■ TASK ■
Reproduce the lines from the start of the material through the line containing "Calculadora: Converter GB para kb", including that line, and leave out the pictures.

■ Excerpts taken from a dataset ■
"""
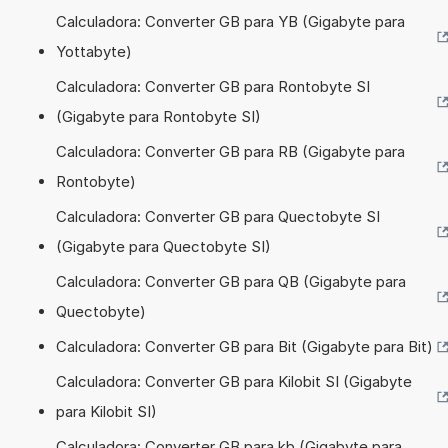
Calculadora: Converter GB para YB (Gigabyte para
Yottabyte)
Calculadora: Converter GB para Rontobyte SI
(Gigabyte para Rontobyte SI)
Calculadora: Converter GB para RB (Gigabyte para
Rontobyte)
Calculadora: Converter GB para Quectobyte SI
(Gigabyte para Quectobyte SI)
Calculadora: Converter GB para QB (Gigabyte para
Quectobyte)
Calculadora: Converter GB para Bit (Gigabyte para Bit)
Calculadora: Converter GB para Kilobit SI (Gigabyte
para Kilobit SI)
Calculadora: Converter GB para kb (Gigabyte para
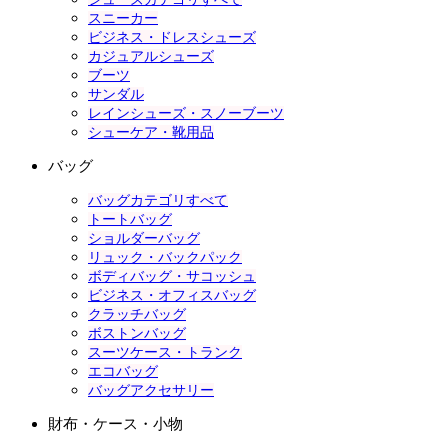
スニーカー
ビジネス・ドレスシューズ
カジュアルシューズ
ブーツ
サンダル
レインシューズ・スノーブーツ
シューケア・靴用品
バッグ
バッグカテゴリすべて
トートバッグ
ショルダーバッグ
リュック・バックパック
ボディバッグ・サコッシュ
ビジネス・オフィスバッグ
クラッチバッグ
ボストンバッグ
スーツケース・トランク
エコバッグ
バッグアクセサリー
財布・ケース・小物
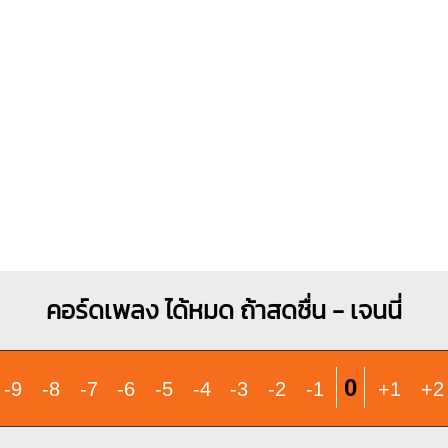
X
O
O
1
1
2
3
คอร์ดเพลง ได้หมด ถ้าสดชื่น - เจนนี่
0
-9
-8
-7
-6
-5
-4
-3
-2
-1
+1
+2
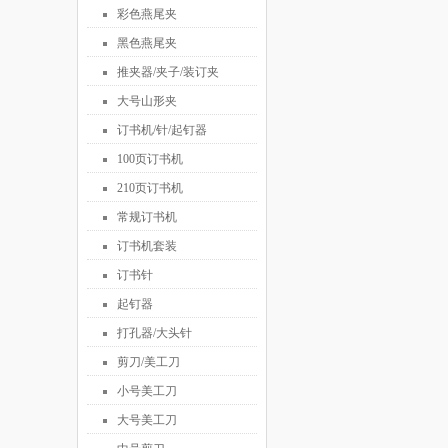
彩色燕尾夹
黑色燕尾夹
推夹器/夹子/装订夹
大号山形夹
订书机/针/起钉器
100页订书机
210页订书机
常规订书机
订书机套装
订书针
起钉器
打孔器/大头针
剪刀/美工刀
小号美工刀
大号美工刀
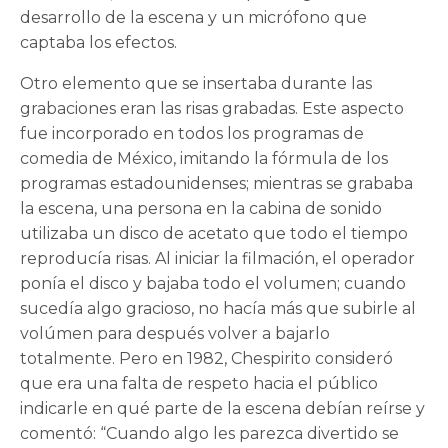
desarrollo de la escena y un micrófono que
captaba los efectos.
Otro elemento que se insertaba durante las
grabaciones eran las risas grabadas. Este aspecto
fue incorporado en todos los programas de
comedia de México, imitando la fórmula de los
programas estadounidenses; mientras se grababa
la escena, una persona en la cabina de sonido
utilizaba un disco de acetato que todo el tiempo
reproducía risas. Al iniciar la filmación, el operador
ponía el disco y bajaba todo el volumen; cuando
sucedía algo gracioso, no hacía más que subirle al
volúmen para después volver a bajarlo
totalmente. Pero en 1982, Chespirito consideró
que era una falta de respeto hacia el público
indicarle en qué parte de la escena debían reírse y
comentó: “Cuando algo les parezca divertido se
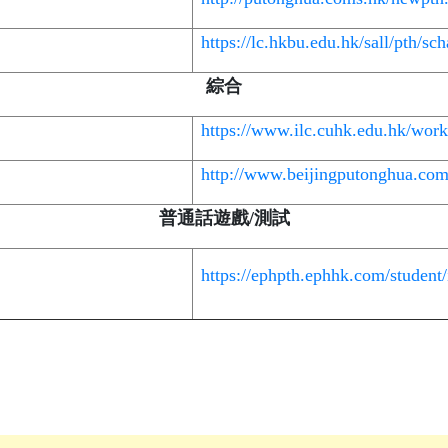
https://lc.hkbu.edu.hk/sall/pth/sc
綜合
https://www.ilc.cuhk.edu.hk/wo
http://www.beijingputonghua.com
普通話遊戲
/
測試
https://ephpth.ephhk.com/student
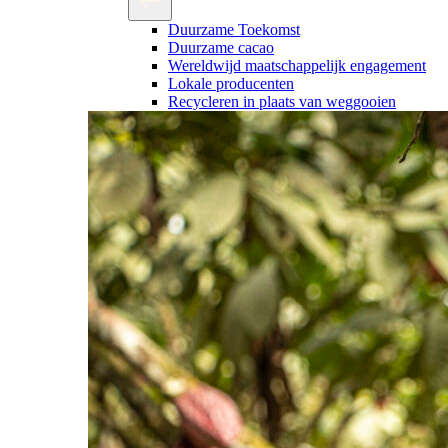
Duurzame Toekomst
Duurzame cacao
Wereldwijd maatschappelijk engagement
Lokale producenten
Recycleren in plaats van weggooien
"""
■ RESPONSE TO THIS TASK ■
Calculadora: Converter GB para YB (Gigabyte para
Yottabyte)
Calculadora: Converter GB para Rontobyte SI
(Gigabyte para Rontobyte SI)
Calculadora: Converter GB para RB (Gigabyte para
Rontobyte)
Calculadora: Converter GB para Quectobyte SI
(Gigabyte para Quectobyte SI)
Calculadora: Converter GB para QB (Gigabyte para
Quectobyte)
Calculadora: Converter GB para Bit (Gigabyte para Bit)
Calculadora: Converter GB para Kilobit SI (Gigabyte
para Kilobit SI)
Calculadora: Converter GB para kb (Gigabyte para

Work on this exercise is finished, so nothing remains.